L’objectif ici : comprendre comment la machine communique, mais surtout, comment nous communiquons avec la machine. À première vue, l’objet semble si simple – on pratique ça à peu près chaque seconde au Carrefour Numérique² – qu’on s’inquiète vraiment de ce qu’on peut en tirer. Mais en bon aventurier, je plonge dans l’histoire en espérant, encore une fois, trouver les clés en cours de route pour en sortir indemne. On peut se représenter la communication sur un schéma très simple : les deux interlocuteur·trice·s pensent, parlent et s’écoutent, formant une boucle de dialogue. Dans le cas de la machine, si l’on accepte que « penser » équivaut à « interpréter les données entrantes », la communication de l’ordinateur est alors « performative » : elle échange dans l’objectif de changer l’état du récepteur, l’être humain (ou le chat qui s’assoit sur votre clavier).
Cette vision de la communication est en fait assez primitive. Stéphane nous présente alors une explication plus complexe, celle de la communication orchestrale formulée par Erving Goffman. Ici, le message tout seul ne constitue plus une communication : tout ce qui n’implique pas le contenu du propos, la méta-communication, y est aussi intégré. Pour mieux comprendre, il faut réaliser que lorsqu’on parle, on est déjà entièrement imprégné·e et guidé·e par une ou des cultures.

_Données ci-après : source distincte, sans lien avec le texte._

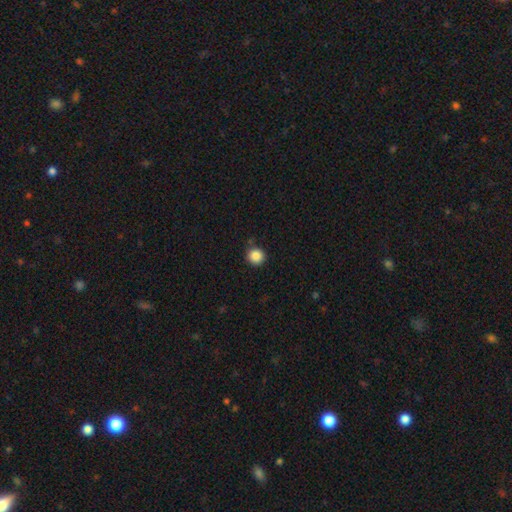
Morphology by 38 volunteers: This appears to be a smooth galaxy with no disk features (92%) that is round (97%). Merging: none (81%).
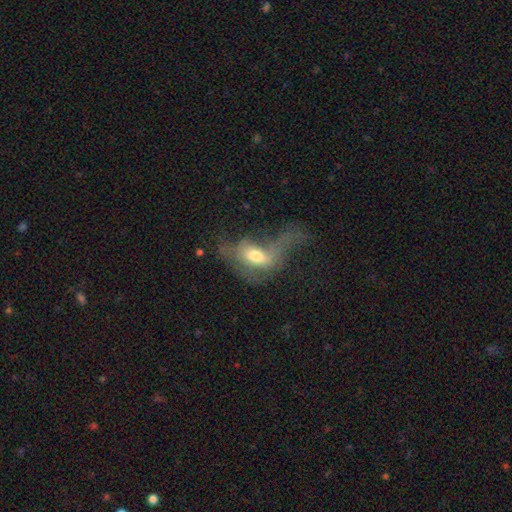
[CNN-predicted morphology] Smooth or featured? smooth (46%)
Merging? major disturbance (66%)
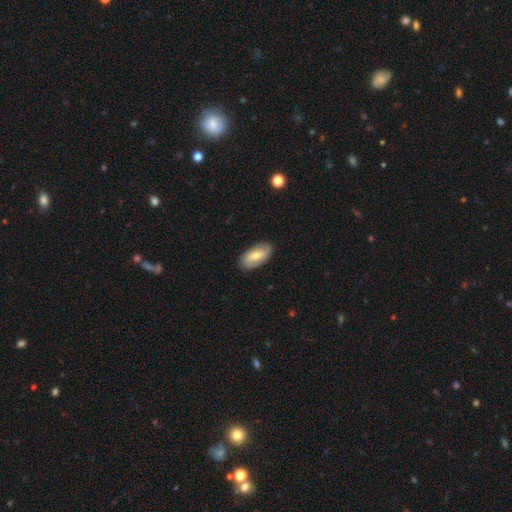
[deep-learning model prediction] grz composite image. It shows a smooth galaxy with no disk features (67%) that is in between round and cigar-shaped (92%). Merging: none (86%).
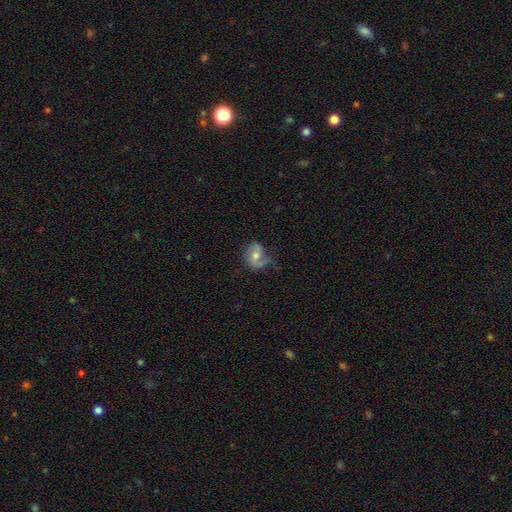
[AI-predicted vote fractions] Q: Smooth or featured?
A: featured or disk (49%); runner-up: smooth (42%)
Q: Merging?
A: none (45%); runner-up: minor disturbance (31%)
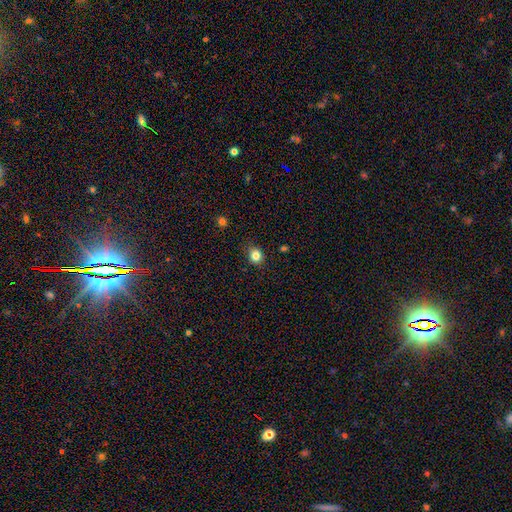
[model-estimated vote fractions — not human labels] smooth_or_featured: smooth (p=0.83) [alt: star or artifact p=0.12]
how_rounded: round (p=0.73) [alt: in between p=0.26]
merging: none (p=0.86) [alt: minor disturbance p=0.11]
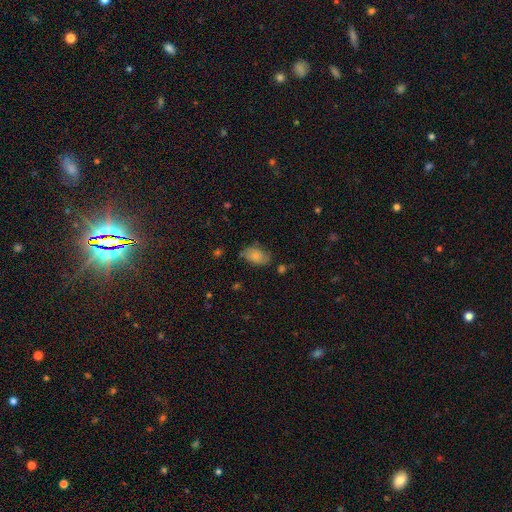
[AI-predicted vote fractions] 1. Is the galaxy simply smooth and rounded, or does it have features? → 70% smooth, 21% featured or disk, 9% star or artifact.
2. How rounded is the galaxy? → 90% in between, 8% round, 2% cigar-shaped.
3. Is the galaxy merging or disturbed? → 63% none, 27% minor disturbance, 7% major disturbance, 3% merger.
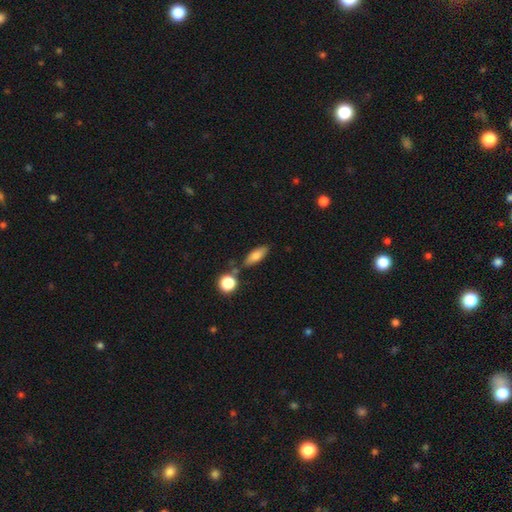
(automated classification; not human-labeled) This is likely a smooth galaxy (77%). How rounded: likely in between (66%). Merging: likely none (73%).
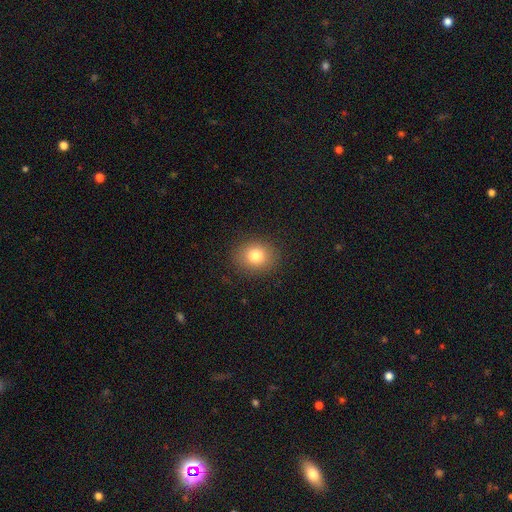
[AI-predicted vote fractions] Overall: smooth (80%). How rounded: round (64%; in between 35%). Merging: none (89%).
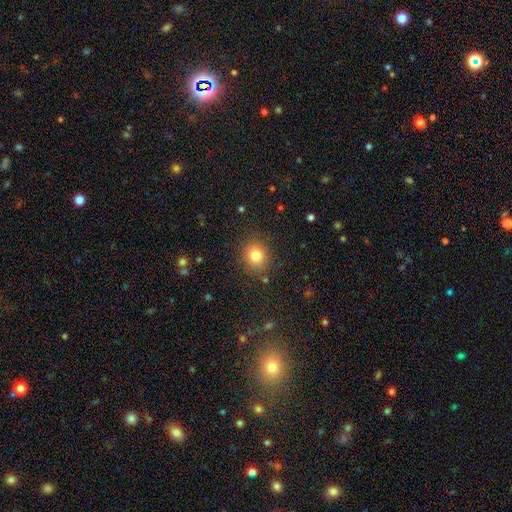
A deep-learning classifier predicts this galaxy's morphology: A smooth galaxy with no disk features (81%) that is round (74%).

Vote fractions:
- Smooth or featured? smooth: 81% / star or artifact: 12% / featured or disk: 7%
- How rounded? round: 74% / in between: 25% / cigar-shaped: 1%
- Merging? none: 84% / minor disturbance: 11% / major disturbance: 4% / merger: 2%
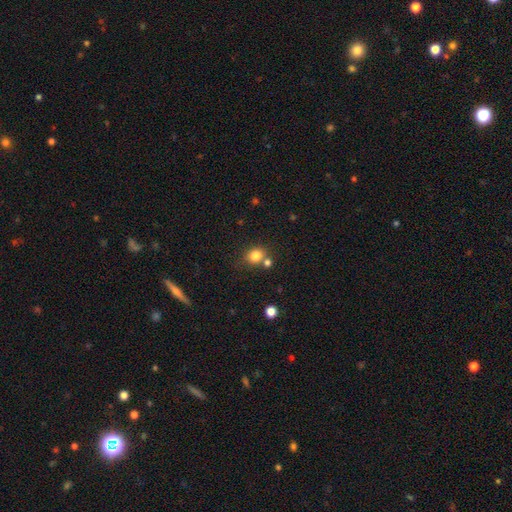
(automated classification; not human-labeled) smooth-or-featured: smooth: 82% | star or artifact: 12% | featured or disk: 6%
  how-rounded: round: 72% | in between: 27% | cigar-shaped: 1%
  merging: none: 65% | merger: 20% | minor disturbance: 11% | major disturbance: 4%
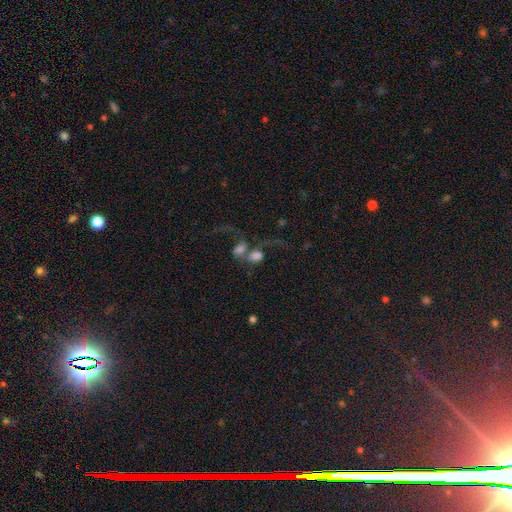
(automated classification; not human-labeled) smooth-or-featured: smooth: 57% | featured or disk: 29% | star or artifact: 14%
  how-rounded: in between: 69% | round: 28% | cigar-shaped: 3%
  merging: merger: 70% | major disturbance: 13% | none: 12% | minor disturbance: 5%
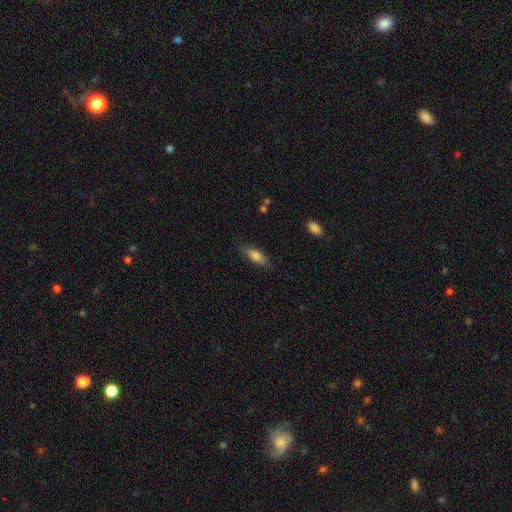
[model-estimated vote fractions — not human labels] smooth 78%, featured or disk 15%, star or artifact 7%. Down the decision tree: how rounded — in between (59%); merging — none (79%).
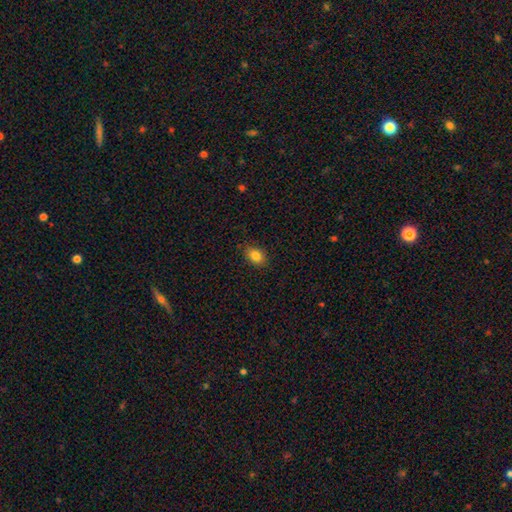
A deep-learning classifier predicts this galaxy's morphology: The model was most divided on "how rounded": in between: 79%, round: 20%, cigar-shaped: 1%. More confident: merging — none (85%); smooth or featured — smooth (83%).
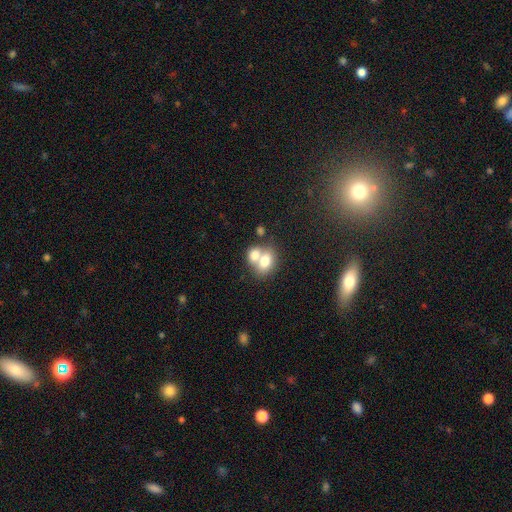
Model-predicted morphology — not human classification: Smooth or featured: smooth — 73% (featured or disk — 19%)
How rounded: in between — 64% (round — 35%)
Merging: merger — 66% (none — 24%)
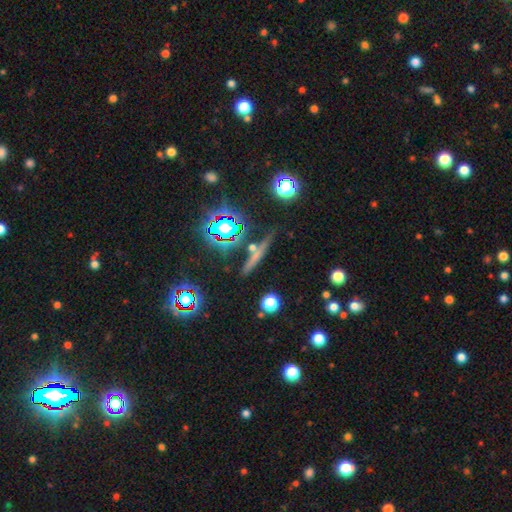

La culture oblige donc à jouer un rôle en communiquant. Par exemple, si on ne sait pas comment insulter, alors on risque d’insulter quelqu’un lorsqu’on parle, sans pour autant en avoir l’intention. Dans ce cas, le contenu de ce qu’on dit ne constitue pas l’insulte : c’est la différence de cultures entre les interlocuteur·trice·s qui en est la source. Un autre exemple, on sait aussi spontanément qu’on ne commande pas de la même façon dans un grand restaurant que dans un fast-food ou dans une cantine.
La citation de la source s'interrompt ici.